> _PAGE TEXT_
***

-
How can a program parse HTML code for <A> tags? Then, once inside the tag, find the string: href="mailto:". I need to extract a database of people with e-mail adresses and I need to isolate only the e-mail adress, excluding "?subject=". For example,
<A href="mailto:[email protected]?subject=hello">
And vb finds only, "[email protected]"? Some code would help, im fairly new to VB
-
You can use the InStr Function to do this. For example
Code:
Private Function GetEMail(InputStr)
Dim i As Integer, b As Integer
Dim FinalStr As String
i = InStr(1, InputStr, ":")
If i Then
i = i + 1
b = InStr(i, InputStr, "?")
If b Then
FinalStr = Mid(InputStr, i, b - i)
GetEMail = FinalStr
Exit Function
End If
End If
GetEMail = "Invalid Address"
End Function
The GetEMail function accepts the original string and returns the url only
You can modify this function to suit your needs
-
Code:
Dim strHTML As String
Dim intStartPos As Integer
Dim intEndPos As Integer
strHTML = "<A href=""mailto:[email protected]?subject=hello"">"
' InStr returns the starting position of the "mailto:" string
intStartPos = InStr(1, strHTML, "mailto:")
' Calculate the starting position of the email
' address by adding the length of "mailto:"
intStartPos = intStartPos + Len("mailto:")
' I don't know much about HTML, so I'm going to assume
' that the "?" will always follow the email address,
' so this locates the "?"
intEndPos = InStr(intStartPos, strHTML, "?")
MsgBox Mid$(strHTML, intStartPos, intEndPos - intStartPos)
' If the "?" is not always there, then you can create similar
' code to look for .com, .edu, .org, .gov instead

***

> _RECORDS PROVIDED_
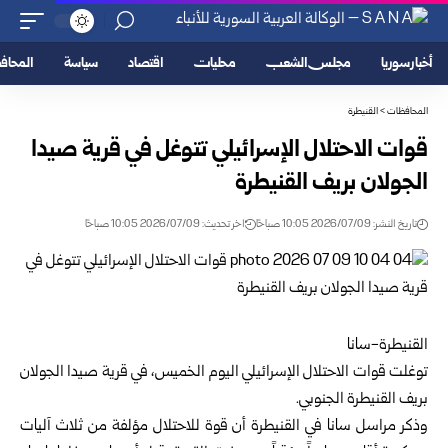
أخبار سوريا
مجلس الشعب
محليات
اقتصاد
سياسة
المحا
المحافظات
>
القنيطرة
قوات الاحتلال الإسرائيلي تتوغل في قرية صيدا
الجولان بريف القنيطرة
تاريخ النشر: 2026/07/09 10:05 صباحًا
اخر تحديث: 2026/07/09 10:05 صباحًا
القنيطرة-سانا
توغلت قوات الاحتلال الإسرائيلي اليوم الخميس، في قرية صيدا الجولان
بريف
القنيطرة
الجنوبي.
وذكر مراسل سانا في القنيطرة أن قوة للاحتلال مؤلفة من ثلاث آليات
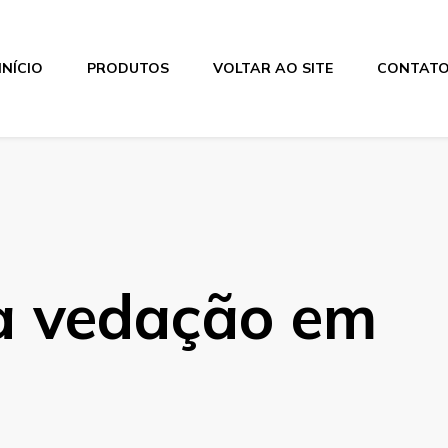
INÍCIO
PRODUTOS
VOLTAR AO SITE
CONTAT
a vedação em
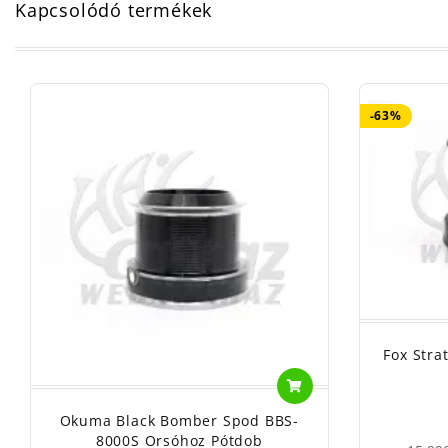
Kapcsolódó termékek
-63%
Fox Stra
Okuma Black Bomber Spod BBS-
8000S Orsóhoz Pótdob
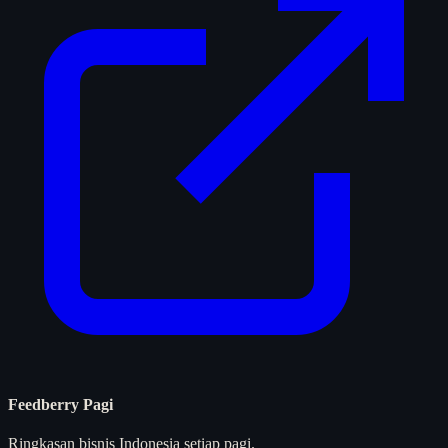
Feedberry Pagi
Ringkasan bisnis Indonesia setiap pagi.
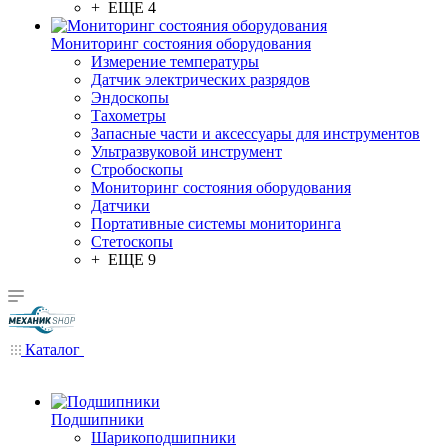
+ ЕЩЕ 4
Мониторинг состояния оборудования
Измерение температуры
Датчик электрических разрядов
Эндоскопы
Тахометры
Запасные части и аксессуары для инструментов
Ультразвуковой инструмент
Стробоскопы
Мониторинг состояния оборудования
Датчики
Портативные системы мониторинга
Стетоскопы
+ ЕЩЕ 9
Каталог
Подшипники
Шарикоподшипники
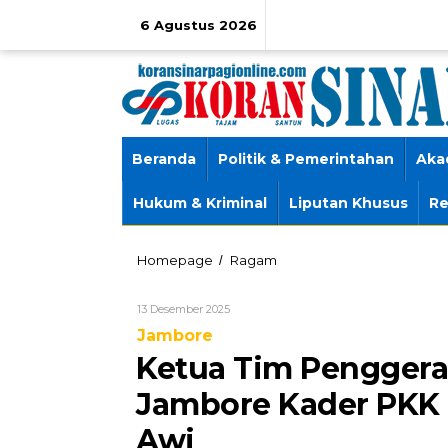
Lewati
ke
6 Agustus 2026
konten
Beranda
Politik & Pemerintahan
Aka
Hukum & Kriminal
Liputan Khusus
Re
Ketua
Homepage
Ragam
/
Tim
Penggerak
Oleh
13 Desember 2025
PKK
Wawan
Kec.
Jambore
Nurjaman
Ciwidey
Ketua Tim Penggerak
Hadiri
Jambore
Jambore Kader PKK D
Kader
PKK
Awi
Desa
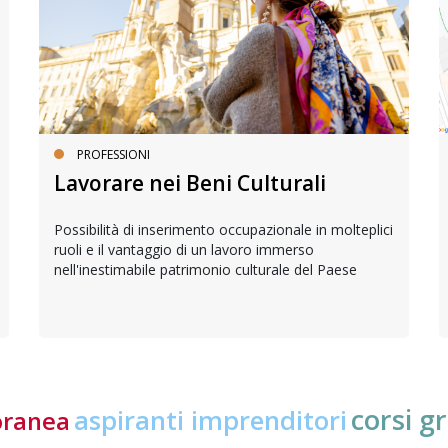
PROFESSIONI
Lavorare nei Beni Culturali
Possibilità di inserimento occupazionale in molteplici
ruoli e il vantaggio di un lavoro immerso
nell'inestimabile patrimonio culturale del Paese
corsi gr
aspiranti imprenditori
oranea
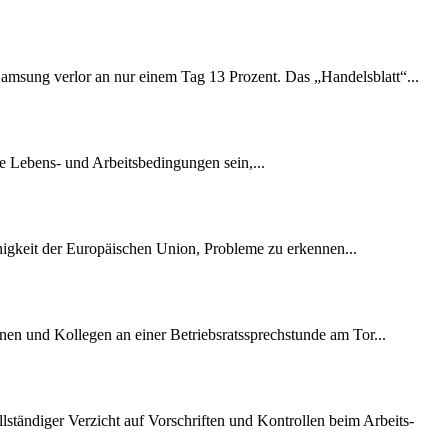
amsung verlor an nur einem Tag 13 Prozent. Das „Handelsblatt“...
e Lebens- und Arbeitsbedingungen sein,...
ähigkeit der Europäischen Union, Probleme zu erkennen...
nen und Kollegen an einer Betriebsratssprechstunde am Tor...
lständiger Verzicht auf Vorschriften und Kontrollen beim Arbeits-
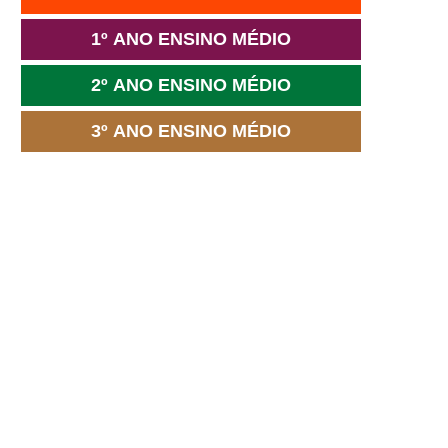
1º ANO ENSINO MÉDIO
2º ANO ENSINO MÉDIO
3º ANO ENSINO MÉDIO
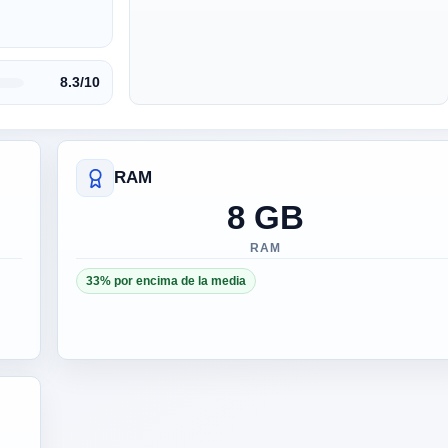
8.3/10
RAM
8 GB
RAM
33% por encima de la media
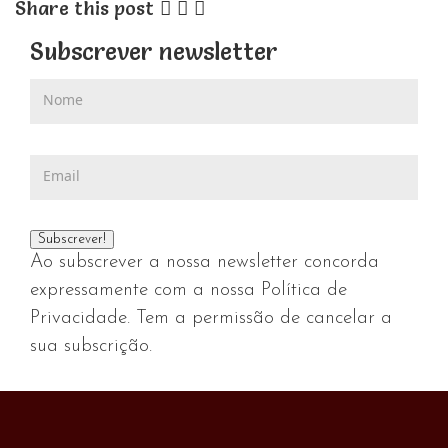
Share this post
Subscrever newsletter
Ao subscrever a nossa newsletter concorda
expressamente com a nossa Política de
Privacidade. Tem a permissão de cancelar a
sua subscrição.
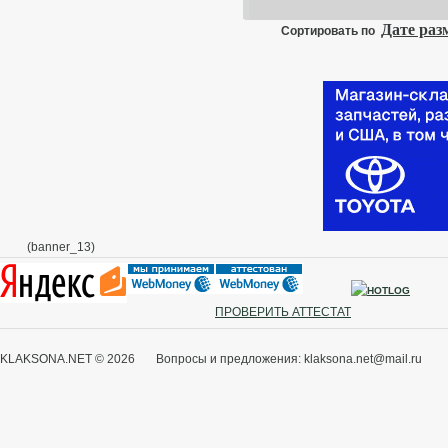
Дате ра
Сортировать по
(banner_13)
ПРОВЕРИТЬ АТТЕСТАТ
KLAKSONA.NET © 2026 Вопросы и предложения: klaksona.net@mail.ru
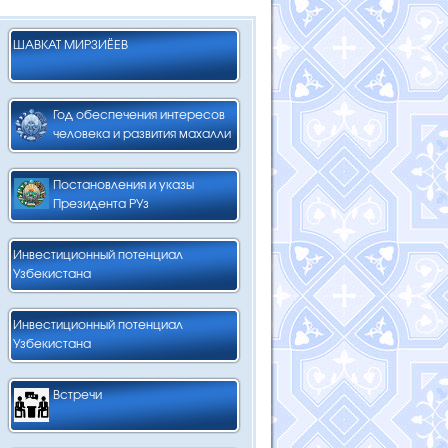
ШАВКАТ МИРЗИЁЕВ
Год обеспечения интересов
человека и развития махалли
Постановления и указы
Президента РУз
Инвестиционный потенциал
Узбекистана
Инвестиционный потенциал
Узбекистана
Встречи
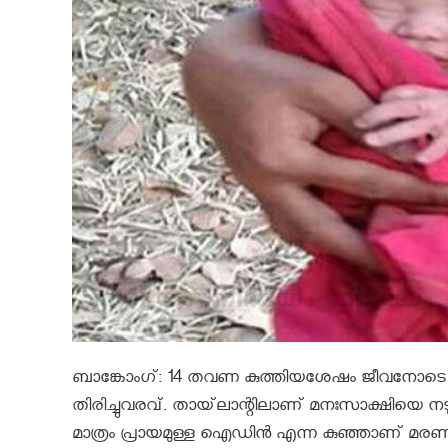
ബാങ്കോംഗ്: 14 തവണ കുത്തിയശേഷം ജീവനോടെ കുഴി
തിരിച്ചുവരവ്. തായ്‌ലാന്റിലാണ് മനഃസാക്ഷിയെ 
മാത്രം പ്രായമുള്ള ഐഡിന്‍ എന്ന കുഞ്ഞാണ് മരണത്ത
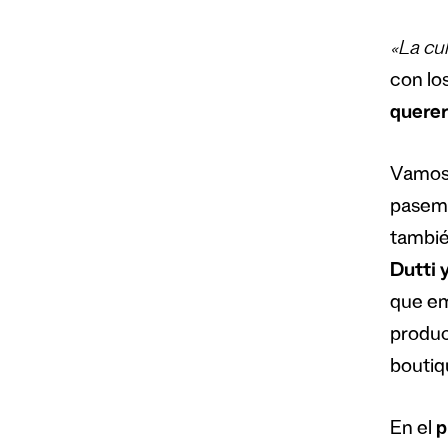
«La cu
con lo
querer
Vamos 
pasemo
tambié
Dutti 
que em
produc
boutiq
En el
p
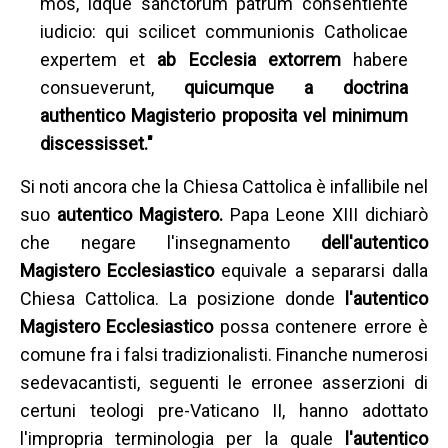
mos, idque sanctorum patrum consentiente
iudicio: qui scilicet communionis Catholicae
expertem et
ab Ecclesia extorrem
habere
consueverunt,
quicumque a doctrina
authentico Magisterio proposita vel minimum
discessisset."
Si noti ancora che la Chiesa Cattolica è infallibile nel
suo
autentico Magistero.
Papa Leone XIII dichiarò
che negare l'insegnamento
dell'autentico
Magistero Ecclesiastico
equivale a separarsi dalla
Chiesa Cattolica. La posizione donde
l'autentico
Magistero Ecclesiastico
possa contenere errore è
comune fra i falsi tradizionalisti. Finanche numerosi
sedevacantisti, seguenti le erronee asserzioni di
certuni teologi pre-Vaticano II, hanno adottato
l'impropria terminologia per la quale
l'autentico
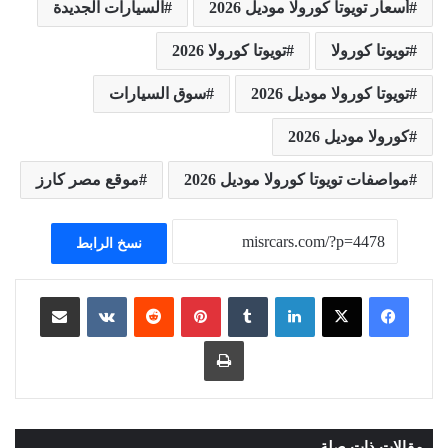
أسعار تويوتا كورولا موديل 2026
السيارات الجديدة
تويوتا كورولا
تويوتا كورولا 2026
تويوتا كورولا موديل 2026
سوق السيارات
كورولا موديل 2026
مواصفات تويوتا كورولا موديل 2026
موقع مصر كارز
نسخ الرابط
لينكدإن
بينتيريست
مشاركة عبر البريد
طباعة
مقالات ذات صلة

***

> _INSTRUCTIONS_
**a)** Which function does the first reply in the forum thread recommend for pulling out the e-mail address?
**b)** List every domain ending that the final code comment in the forum thread suggests looking for when the "?" is absent.
The rows come from a separate source unrelated to the forum thread.

> _RESPONSES TO THE TASKS_
**a)** The InStr function.

**b)** .com, .edu, .org, .gov